Working data —
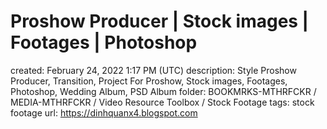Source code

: # Proshow Producer | Stock images | Footages | Photoshop

created: February 24, 2022 1:17 PM (UTC)
description: Style Proshow Producer, Transition, Project For Proshow, Stock images, Footages, Photoshop, Wedding Album, PSD Album
folder: BOOKMRKS-MTHRFCKR / MEDIA-MTHRFCKR / Video Resource Toolbox / Stock Footage
tags: stock footage
url: https://dinhquanx4.blogspot.com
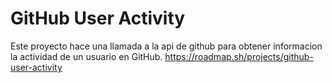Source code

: # GitHub User Activity

Este proyecto hace una llamada a la api de github para obtener informacion la actividad de un usuario en GitHub.
https://roadmap.sh/projects/github-user-activity







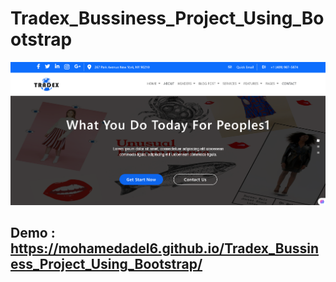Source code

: # Tradex_Bussiness_Project_Using_Bootstrap
![](assets/Images/Readme/5.png)
## Demo : https://mohamedadel6.github.io/Tradex_Bussiness_Project_Using_Bootstrap/
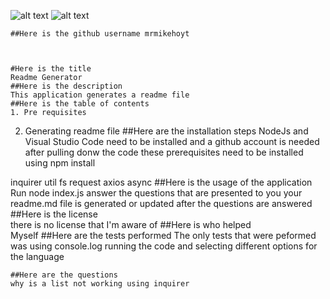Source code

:
![alt text](https://img.shields.io/badge/build-nodeJS-brightgreen)
![alt text](https://avatars0.githubusercontent.com/u/58241324?v=4)

    ##Here is the github username mrmikehoyt
  
    
    
    #Here is the title  
    Readme Generator
    ##Here is the description  
    This application generates a readme file
    ##Here is the table of contents 
    1. Pre requisites
2. Generating readme file
    ##Here are the installation steps 
    NodeJs and Visual Studio Code need to be installed and a 
github account is needed
after pulling donw the code these prerequisites need to be 
installed using npm install

inquirer
util
fs
request
axios
async
    ##Here is the usage of the application 
    Run node index.js
answer the questions that are presented to you
your readme.md file is generated or updated after the
questions are answered
    ##Here is the license  
    there is no license that I'm aware of
    ##Here is who helped  
    Myself
    ##Here are the tests performed 
    The only tests that were peformed was using console.log
running the code and selecting different options for the language

    ##Here are the questions  
    why is a list not working using inquirer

Activity — Reproduce the material verbatim, starting at the line containing "created: February 24, 2022 1:17 PM (UTC)" and continuing through the line containing "##Here is the github username mrmikehoyt", both included. Omit the pictures from the output.

Reply to the task —
created: February 24, 2022 1:17 PM (UTC)
description: Style Proshow Producer, Transition, Project For Proshow, Stock images, Footages, Photoshop, Wedding Album, PSD Album
folder: BOOKMRKS-MTHRFCKR / MEDIA-MTHRFCKR / Video Resource Toolbox / Stock Footage
tags: stock footage
url: https://dinhquanx4.blogspot.com
Source code

: # GitHub User Activity

Este proyecto hace una llamada a la api de github para obtener informacion la actividad de un usuario en GitHub.
https://roadmap.sh/projects/github-user-activity







Source code

: # Tradex_Bussiness_Project_Using_Bootstrap
![](assets/Images/Readme/5.png)
## Demo : https://mohamedadel6.github.io/Tradex_Bussiness_Project_Using_Bootstrap/
Source code

:
![alt text](https://img.shields.io/badge/build-nodeJS-brightgreen)
![alt text](https://avatars0.githubusercontent.com/u/58241324?v=4)

    ##Here is the github username mrmikehoyt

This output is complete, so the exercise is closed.